Britain and the Outbreak of War 15.05.14

First World War lecture 2nd May 2014

Professor John Young

On Friday 2nd May Professor John Young (Nottingham University), the father of Deputy Head Boy, David Young, delivered an insightful and enjoyable lecture to 150 boys, parents and members of staff in the Grammar School Drama Studio.

Professor Young focussed his lecture on the reasons why the British government in 1914 had no choice but to enter the First World War. This was based upon a general assumption in government that the war would be ‘over by Christmas’ and as a result, British interests would have suffered from either a Franco-Russian, or a German victory . On the one hand, the French and Russians would have felt let down by their Entente partner and this could have harmed British interests in Africa and India. On the other hand, German domination of Europe provoked the fear of an invasion across the English Channel.
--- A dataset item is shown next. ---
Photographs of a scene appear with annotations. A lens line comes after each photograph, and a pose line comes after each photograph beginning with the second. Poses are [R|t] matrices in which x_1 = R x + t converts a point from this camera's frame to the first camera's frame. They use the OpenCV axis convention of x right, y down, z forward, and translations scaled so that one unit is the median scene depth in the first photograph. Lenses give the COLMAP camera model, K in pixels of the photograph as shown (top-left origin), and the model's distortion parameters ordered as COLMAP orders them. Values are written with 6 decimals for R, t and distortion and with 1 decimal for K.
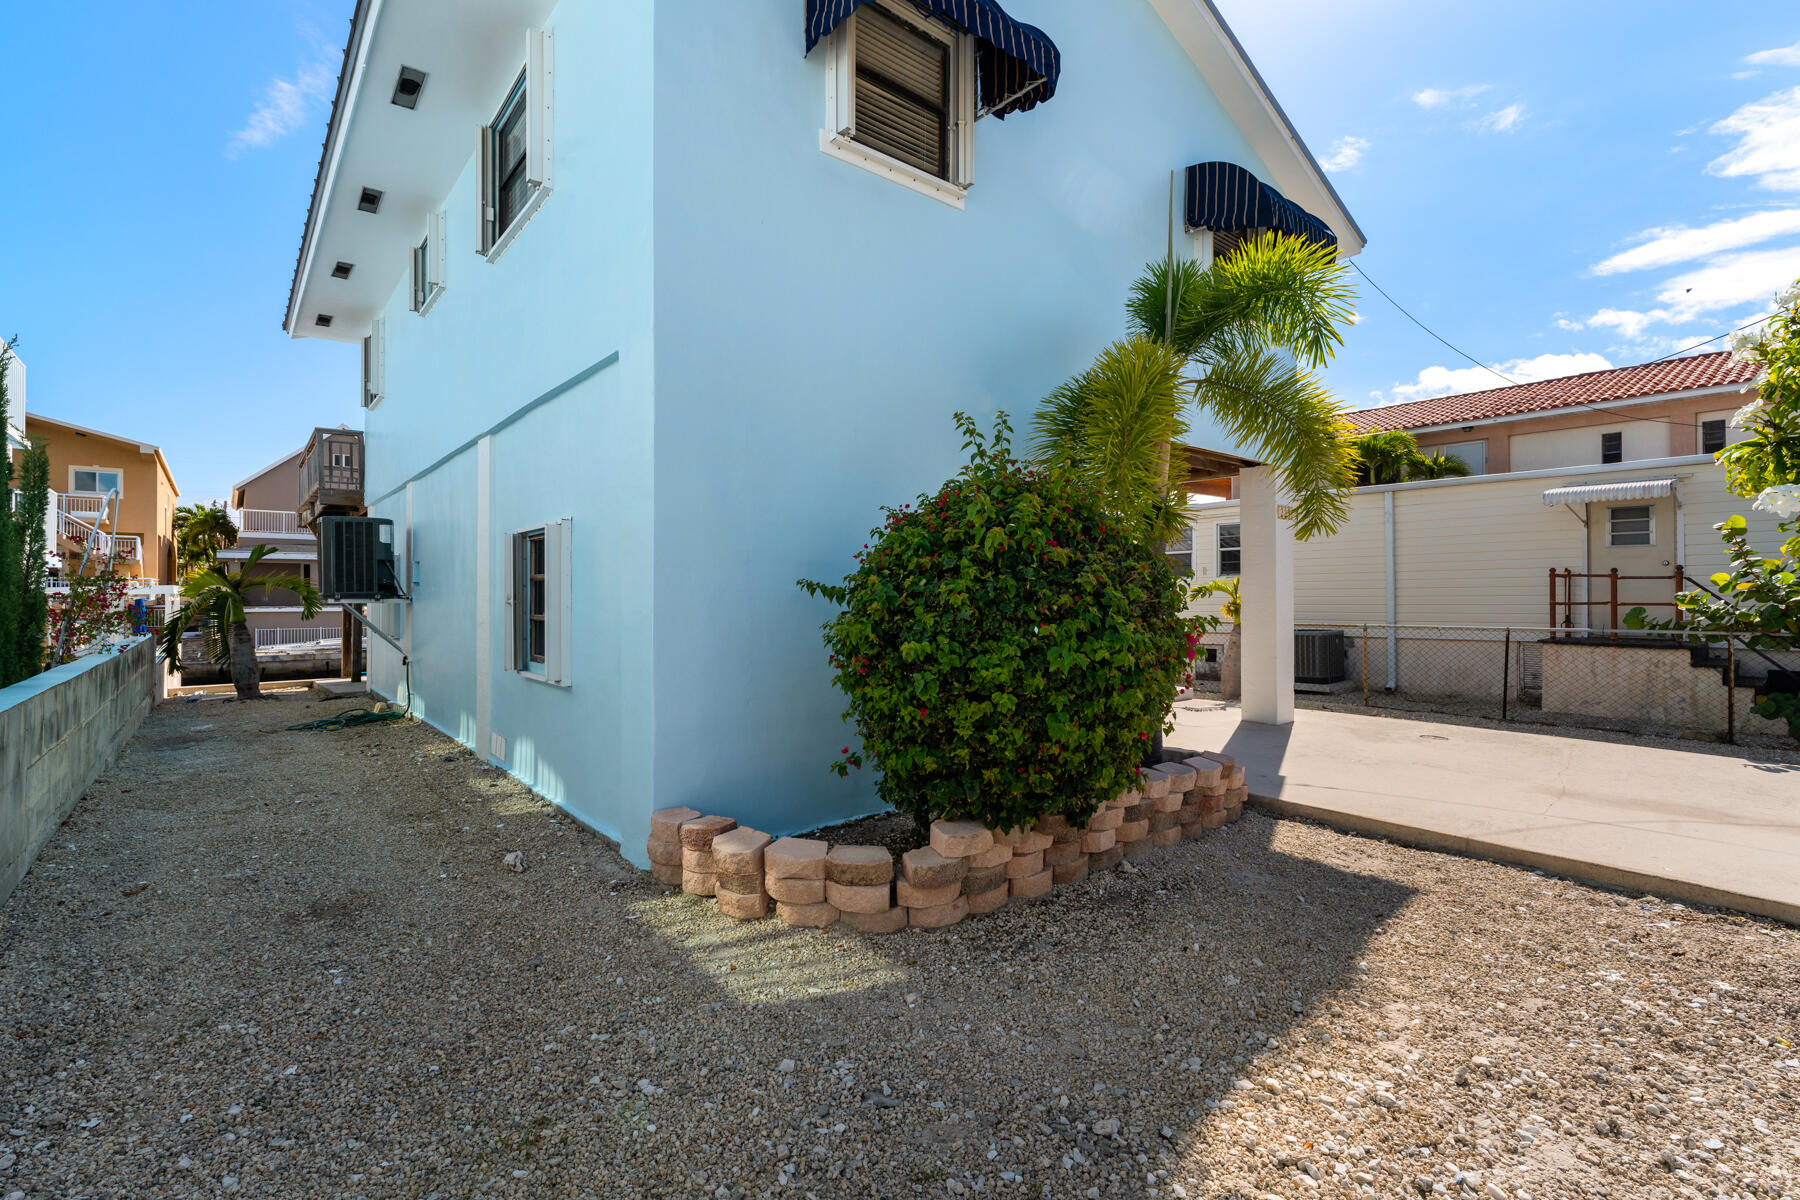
lens RADIAL K [[806.7, 0, 894.8], [0, 806.7, 566.9], [0, 0, 1]] dist [-0.003945, -0.000532]
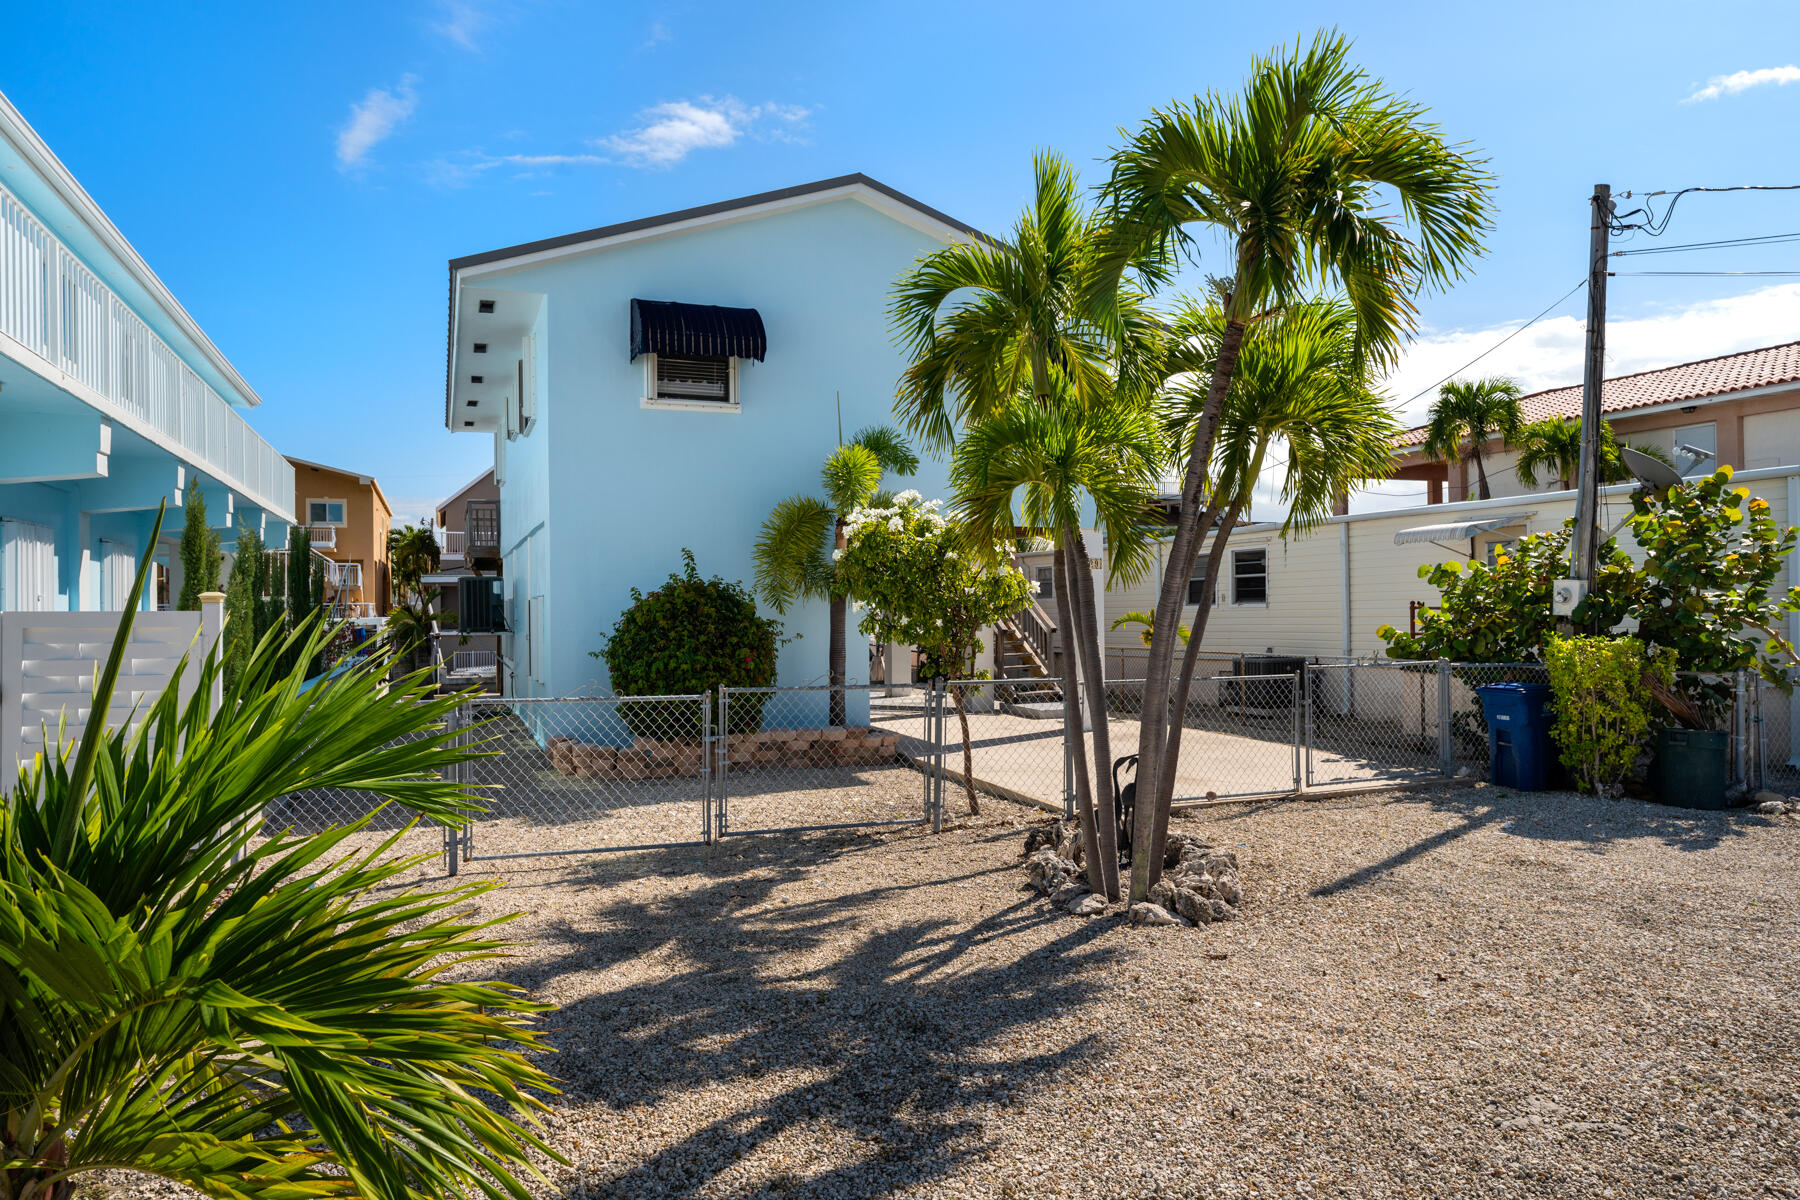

Professor Young also explained that the government’s appeal for volunteers based on the violation of Belgian neutrality was not necessarily the main reason for going to war, illustrating this point by referring to other treaties that had been ignored over the course of time and pointing out that the 1839 treaty with Belgium did not legally commit Britain to war.
All in attendance thoroughly enjoyed the talk and Professor Young’s engaging style of lecturing meant that all attendees from Year 7 boys to grandparents of OLAs were able to access the material delivered.